Ciò, ne siamo ben consapevoli, nonostante l’opinione pubblica chieda il contrario. Non solo la nostra fede ci spinge a ciò, ma siamo altrettanto convinti che la stessa pubblica opinione, se adeguatamente informata piuttosto che fomentata per interessi di parte, ben comprenderebbe gli indubbi vantaggi etici, sociali, rieducativi, giudiziari, trattamentali ed economici.

Mons. L. Bressan
(Vescovo delegato CET e le Caritas Diocesane del Triveneto)

Note:

[1] vd art. 1 Ordinamento Penitenziario L. 354/75

[2] vd. http://web.vita.it/news/view/95357 su dati diffusi da Antonietta Pedrinazzi Dirigente Sindacato Direttori Penitenziari (Sidipe)

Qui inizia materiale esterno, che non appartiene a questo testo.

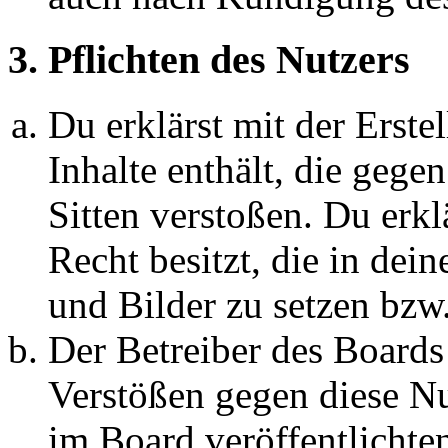
3. Pflichten des Nutzers
Du erklärst mit der Erstel
Inhalte enthält, die gege
Sitten verstoßen. Du erkl
Recht besitzt, die in de
und Bilder zu setzen bzw
Der Betreiber des Boards
Verstößen gegen diese N
im Board veröffentlichte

[3] vd. www.ristretti.it/commenti/opinione/striscia.htm Il costo si riferisce non solo alla struttura carceraria ma è comprensivo anche di tutto il personale coinvolto (agenti di polizia penitenziaria, direzione, segreteria, infermeria, equipe trattamentale, personale addetto alle attività rieducative, scolastiche, lavorative)

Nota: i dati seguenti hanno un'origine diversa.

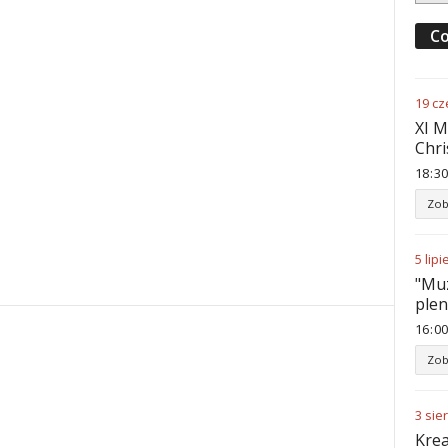
Co
19
cz
XI M
Chri
18
:
30
Zob
5
lipi
"Muz
ple
16
:
00
Zob
3
sie
Krea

[4] vd progetto Il Lembo del Mantello attualmente attivo nella Diocesi di Vicenza

[5] vd Relazione Conferenza Nazionale Volontariato Giustizia del 11/09/09

[6] Si fa riferimento a persone provenienti da:Puglia, Campania, Sicilia e Calabria secondo i dati del DAP

[7] Fonte: Dipartimento dell'amministrazione penitenziaria - Ufficio per lo sviluppo e la gestione del sistema informativo automatizzato - Settore statistico

[8] Fonte: “Flussi di utenza dei Servizi della Giustizia Minorile”, Dipartimento Giustizia Minorile- Servizio Statistica

[9] Fonte: Ricerca di "Anatomia degli ospedali psichiatrici giudiziari italiani" prodotta nel 2002 dall’ufficio studi e ricerche del Dipartimento dell’amministrazione penitenziaria (Dap), e curata dallo psichiatra Vittorino Andreoli

[10]Fonte: Rapporto Antigone 2001, su dati DAP

[11] Vd. Omelia di Giovanni Paolo II in occasione del Giubileo nelle carceri pronunciata domenica 9 luglio 2000 presso il carcere di Regina Coeli.

[12] Vd. Messaggio pronunciato in Vaticano da Giovanni Paolo II il 9 luglio 2000 in occasione del Giubileo nelle carceri.